After the Stearman landed, Taylor worked his stiff legs down the plane’s wing and grinned toward his wife. “Just like I remembered,” he said.

Taylor, a retired Army master sergeant, locked eyes with the person next in line. “It’s really something,” he said. “The air is the best part — you feel every move and every turn.”

Foundation Event Coordinator Diane Winterboer said the nonprofit, founded in 2011, hosts roughly 600 flights throughout the United States each year. She said three volunteers cover the nation, one on the West Coast, another reaching central states and the third covering the East Coast.

Winterboer said for roughly 200 flights a year, she volunteers to organize the trips and her husband, Mike, pilots the participants.

“We believe in giving back to our seniors and especially our veterans,” Winterboer said. “These are women and men who have given up a lot of their liberties by moving into assisted or long-term living. This gives them some of the freedoms back they may feel like they’ve lost.”

The participants included a retired therapist, a former seaman from the Coast Guard Reserve and an ex-railroad worker who lived in Montana his entire life.

Phyllis Bouton, 83, sat at the edge of the group wearing large sunglasses and a joker-like rainbow-colored hat.

“I’m from New York. When I packed a bag to meet my daughter out here, this hat made it,” Bouton said.

Bouton said she had gotten the hat with her sister one night nearly 50 years ago.
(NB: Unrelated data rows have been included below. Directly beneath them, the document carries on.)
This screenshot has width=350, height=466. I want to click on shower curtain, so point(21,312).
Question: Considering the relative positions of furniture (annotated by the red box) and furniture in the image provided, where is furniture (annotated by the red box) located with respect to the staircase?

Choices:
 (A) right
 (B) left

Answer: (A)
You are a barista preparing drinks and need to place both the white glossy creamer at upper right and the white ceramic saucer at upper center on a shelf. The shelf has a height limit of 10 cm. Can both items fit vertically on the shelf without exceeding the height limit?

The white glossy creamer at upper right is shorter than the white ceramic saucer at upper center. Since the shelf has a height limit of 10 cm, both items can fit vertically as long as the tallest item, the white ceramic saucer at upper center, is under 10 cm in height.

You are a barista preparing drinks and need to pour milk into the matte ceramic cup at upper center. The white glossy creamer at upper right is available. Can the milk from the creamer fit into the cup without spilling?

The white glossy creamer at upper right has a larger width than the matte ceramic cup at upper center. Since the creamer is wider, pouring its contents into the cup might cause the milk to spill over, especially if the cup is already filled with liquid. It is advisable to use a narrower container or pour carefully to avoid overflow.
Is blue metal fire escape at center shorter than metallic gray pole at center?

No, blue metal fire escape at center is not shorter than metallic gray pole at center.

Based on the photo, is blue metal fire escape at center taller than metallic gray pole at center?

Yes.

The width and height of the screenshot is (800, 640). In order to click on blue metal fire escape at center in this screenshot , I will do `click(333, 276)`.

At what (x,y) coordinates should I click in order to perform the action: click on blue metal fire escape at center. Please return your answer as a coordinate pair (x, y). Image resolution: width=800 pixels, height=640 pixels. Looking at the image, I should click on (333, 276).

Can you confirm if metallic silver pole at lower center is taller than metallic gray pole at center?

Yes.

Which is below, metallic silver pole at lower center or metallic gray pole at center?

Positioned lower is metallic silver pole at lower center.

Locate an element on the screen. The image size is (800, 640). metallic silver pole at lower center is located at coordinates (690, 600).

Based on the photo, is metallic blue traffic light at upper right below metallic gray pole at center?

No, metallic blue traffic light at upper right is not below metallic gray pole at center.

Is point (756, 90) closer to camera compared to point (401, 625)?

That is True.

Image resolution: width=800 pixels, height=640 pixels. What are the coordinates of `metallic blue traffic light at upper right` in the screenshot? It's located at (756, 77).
She kept it because it was a reminder not to take life too seriously — it was a reminder to stick out and have fun, she said.

“No one knows what’s going to happen in the next second,” Bouton said. “That’s why I’m going to fly … You never know when it’s going to be your last ride.”

Kay Taylor, 85, watched her husband, Jack, as he walked away from the plane.

“I surprised him with a couples jet ride for our anniversary one year — maybe 10 years ago,” she said. “We’re both widows, but we’ve been married 21 years and are very in love.”

She said in the last year, each has experienced health complications — her husband had heart problems and she faced a series of health concerns, including multiple knee and hip surgeries.

The accumulation of doctors, injuries and complications led the couple to sell their Helena home — which they had moved into as newlyweds — and move into The Springs to recover and live closer to family.

“We’ve always been active, had adventures,” she said. “Age may have slowed my husband and I down, but we’re getting that back.”

As her husband came off the flight, he hugged her and said, “You’re going to love it.”

Jack Taylor said he remembered the day his wife told him to bring a jacket on their anniversary. He said he had no idea where she was taking him.

“We used to switch every year, one would plan the date and the other only got to know what they needed to wear — hiking boots, nice clothes or whatever,” he said. “We haven’t done that for a few years, but we should do it again. Our anniversary is August 4 … we still haven’t been in a hot air balloon.”